In addition, to assess the model’s convergence and generalization ability during the training process, this study also plotted the training and validation loss curves of the CNN-LSTM hybrid model (Figure 5). As shown in Figure 5, as the number of training epochs increased, the model’s loss (MSE) on the training set gradually decreased and stabilized after reaching the optimal value at epoch 85. Meanwhile, the validation loss curve also showed a clear downward trend at the same stage and remained stable afterward. This indicates that the model has good generalization ability and a low risk of overfitting.

Figure 5

Figure 5. Comparison of predicted and actual values for the CNN-LSTM model on the test set.

In summary, the CNN-LSTM hybrid model demonstrates outstanding performance in the financial forecasting tasks of this study, significantly outperforming traditional models such as ARIMA, Random Forest, XGBoost, and the standalone LSTM model. This indicates that the hybrid model offers higher accuracy and better explanatory power in financial forecasting.

4.3 Model interpretation and feature importance analysis results

After constructing and validating the CNN-LSTM hybrid model, it is essential to understand the decision-making process of the model and the impact of each feature on the prediction results. Global feature importance analysis not only enhances the transparency and trustworthiness of the model but also provides valuable financial decision-making insights for corporate management. This study applies the SHAP (Shapley Additive exPlanations) method to provide a detailed interpretation of the model, quantifying the contribution of each principal component in the prediction and revealing the underlying mechanisms and key influencing factors.
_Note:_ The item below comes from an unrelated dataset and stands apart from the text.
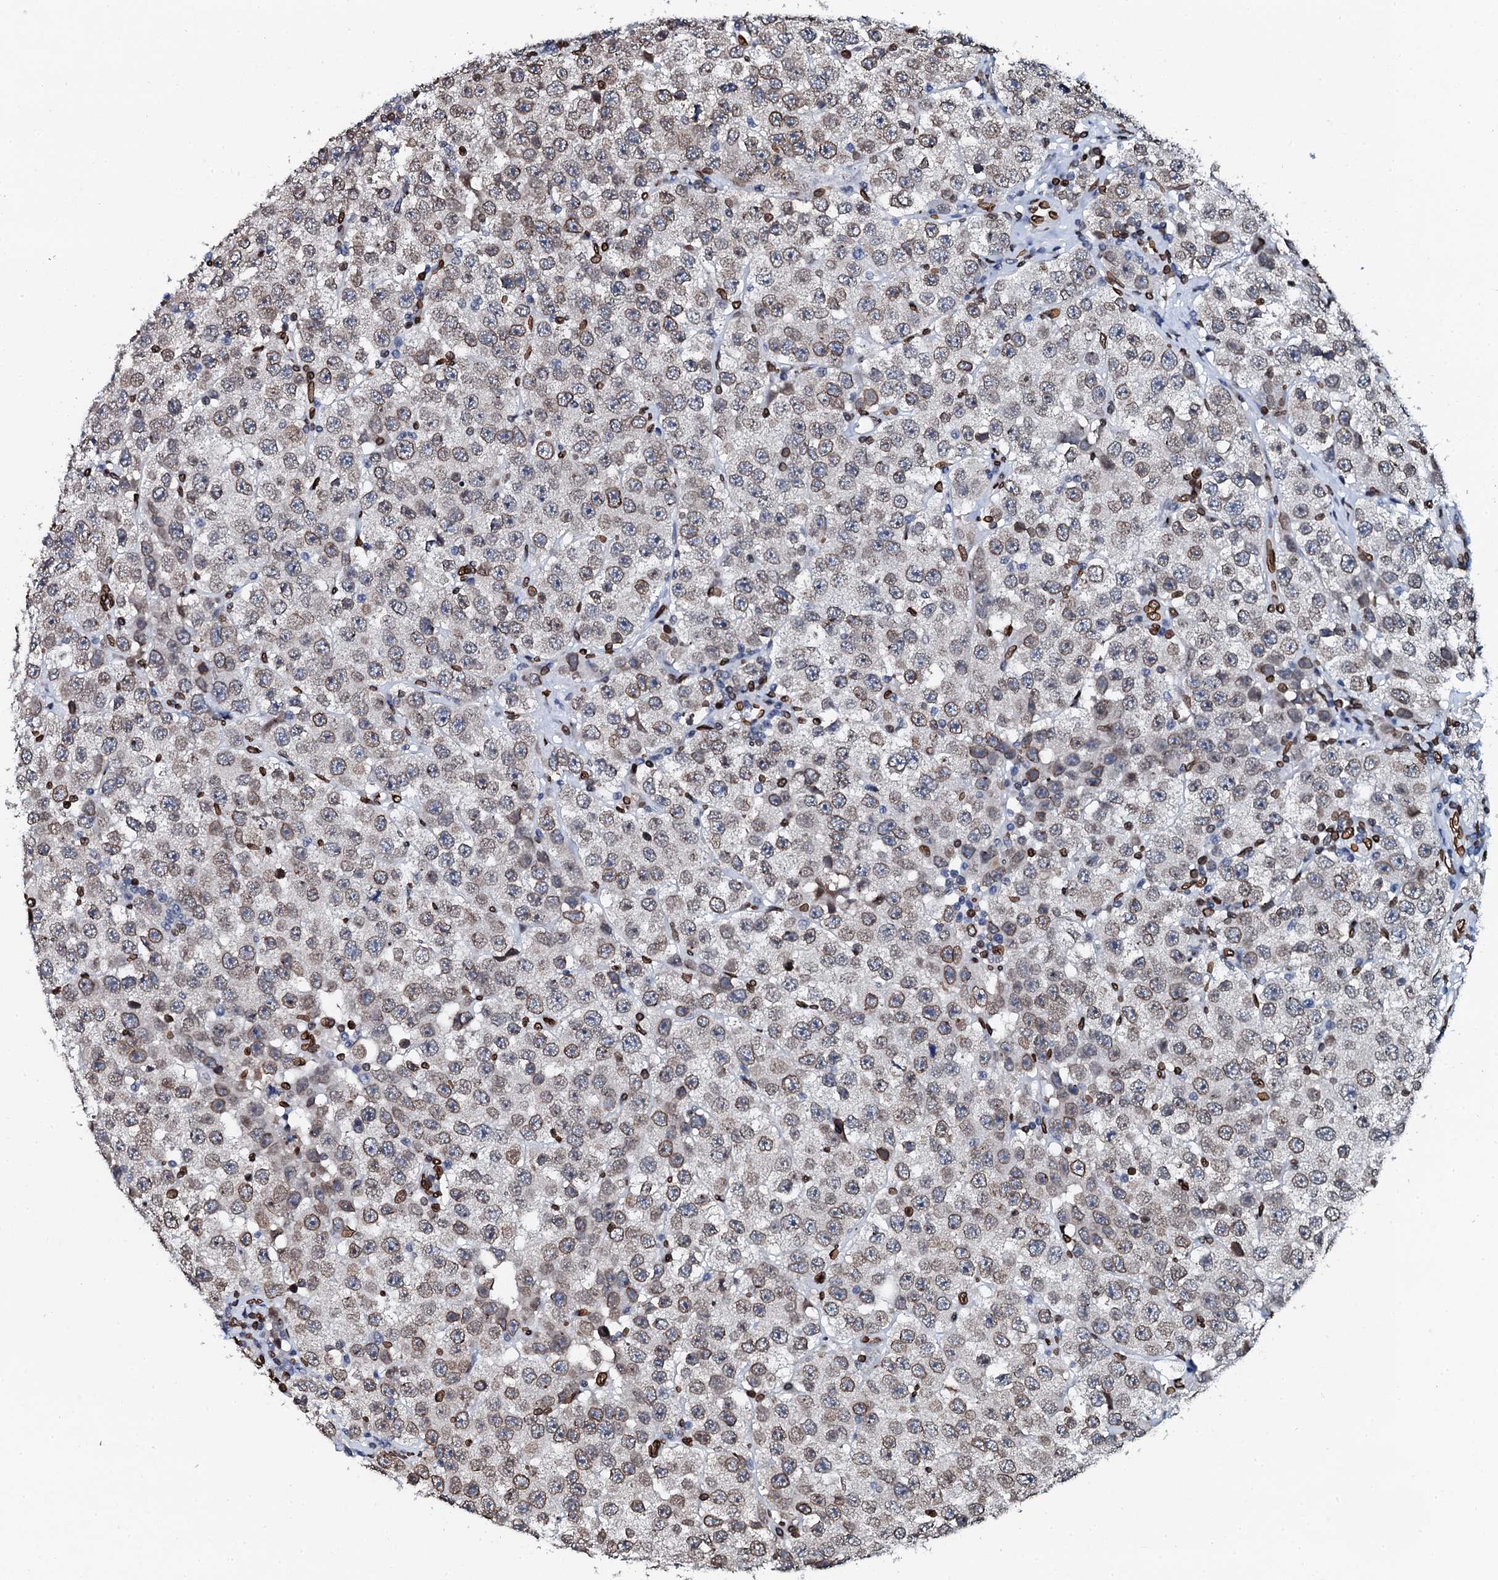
{"staining": {"intensity": "moderate", "quantity": "25%-75%", "location": "cytoplasmic/membranous,nuclear"}, "tissue": "testis cancer", "cell_type": "Tumor cells", "image_type": "cancer", "snomed": [{"axis": "morphology", "description": "Seminoma, NOS"}, {"axis": "topography", "description": "Testis"}], "caption": "The micrograph shows a brown stain indicating the presence of a protein in the cytoplasmic/membranous and nuclear of tumor cells in seminoma (testis). The protein is stained brown, and the nuclei are stained in blue (DAB IHC with brightfield microscopy, high magnification).", "gene": "KATNAL2", "patient": {"sex": "male", "age": 28}}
The SHAP method is a game theory-based interpretability tool that assigns a contribution value to each feature in the model’s predictions. By considering all possible feature combinations, SHAP values ensure fairness and consistency in the explanations. Unlike other feature importance methods, SHAP provides both global feature importance rankings and local explanations for individual predictions, thus offering a comprehensive view of the model’s decision-making process.
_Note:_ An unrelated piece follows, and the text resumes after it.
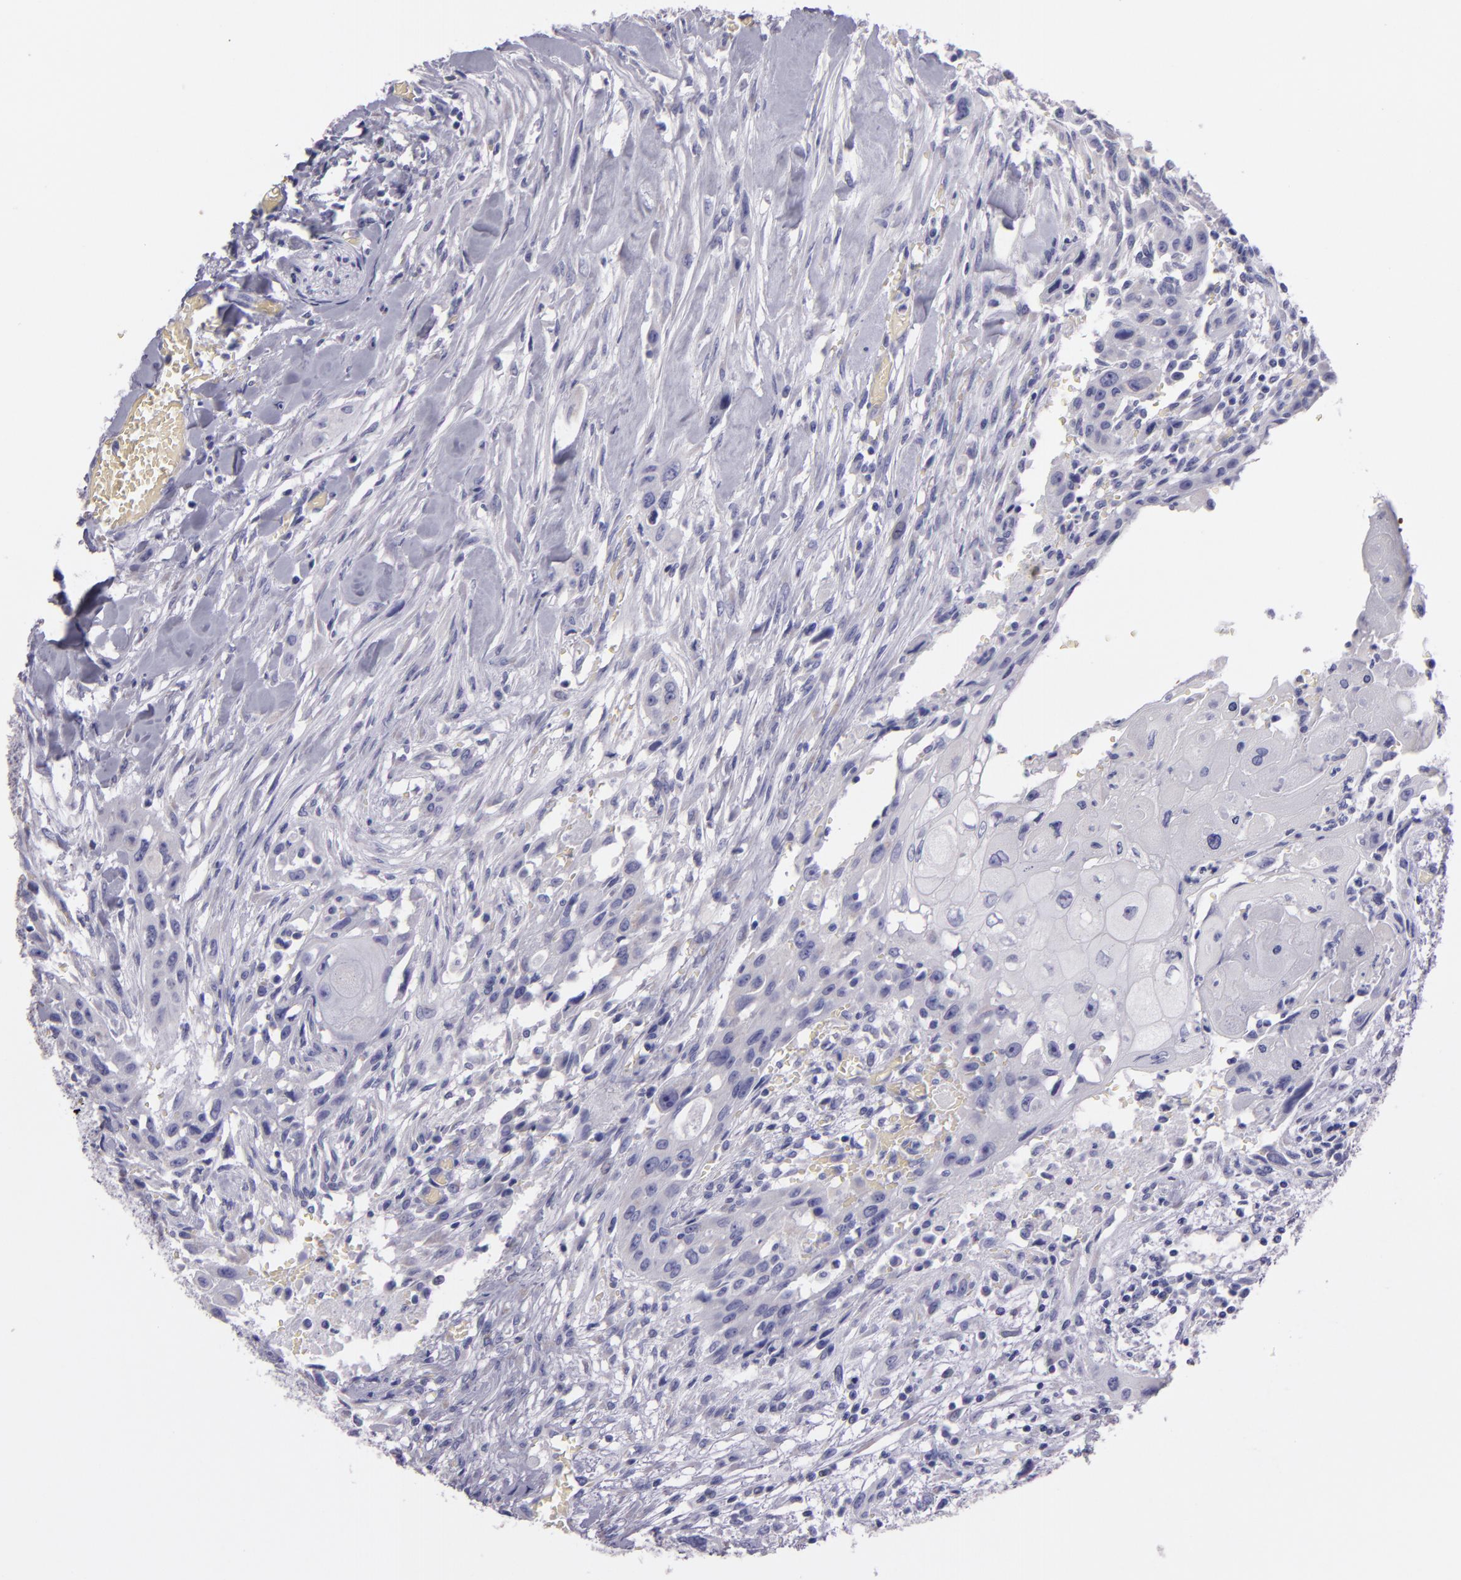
{"staining": {"intensity": "negative", "quantity": "none", "location": "none"}, "tissue": "head and neck cancer", "cell_type": "Tumor cells", "image_type": "cancer", "snomed": [{"axis": "morphology", "description": "Neoplasm, malignant, NOS"}, {"axis": "topography", "description": "Salivary gland"}, {"axis": "topography", "description": "Head-Neck"}], "caption": "This is a image of immunohistochemistry staining of head and neck neoplasm (malignant), which shows no expression in tumor cells.", "gene": "MUC5AC", "patient": {"sex": "male", "age": 43}}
In this study, the CNN-LSTM hybrid model was trained and predicted based on 15 principal components obtained through PCA. To quantify the importance of each principal component in the model’s predictions, the SHAP method was used to calculate the SHAP values for each component. These values reflect the average contribution of each principal component to the prediction results.

Table 2 shows the average absolute SHAP values for each principal component. The higher the value, the more important the principal component is to the model’s prediction. From the SHAP analysis, it is clear that Profitability (Principal Component 1), Financial Structure (Principal Component 2), and Operational Efficiency (Principal Component 3) are the key components affecting the accuracy of the model’s predictions. These components primarily reflect the company’s profitability, revenue status, and financial structure, indicating their significant role in explaining the main variance in financial data and improving prediction accuracy.

Table 2

Table 2. Average absolute SHAP values for each principal component.

The first three principal components are as follows:

1. Profitability (Principal Component 1): This component holds the highest SHAP value and reflects the core role of indicators such as net profit and total revenue in the model. This is consistent with financial management theory, which suggests that a company’s profitability is a key indicator of financial health and has a significant impact on forecasting future financial conditions.

2. Financial structure (Principal Component 2): This component ranks second in SHAP value and is mainly composed of indicators like the debt-to-asset ratio and taxes payable. A solid financial structure helps ensure long-term stability and reduces financial risks, significantly contributing to the accuracy of financial forecasts.

3. Operational efficiency (Principal Component 3): This component includes indicators such as operating profit and R&D expenditure, reflecting a company’s operational efficiency and innovation capability. Efficient operations and continuous innovation investment are key drivers of corporate competitiveness and directly influence financial performance and prediction results.

Other components, such as Innovation Investment (Principal Component 4) and Market Performance (Principal Component 5), have lower SHAP values, but they still influence the financial forecast to some extent. These results indicate that, while some principal components have a smaller influence, they still provide necessary information to support the model in comprehensive analysis.

In conclusion, the SHAP global feature importance analysis confirms the key financial indicators and principal components that the model focuses on in financial forecasting. This not only verifies the model’s effectiveness in capturing important features of financial data but also provides valuable reference points for corporate management in optimizing financial strategies.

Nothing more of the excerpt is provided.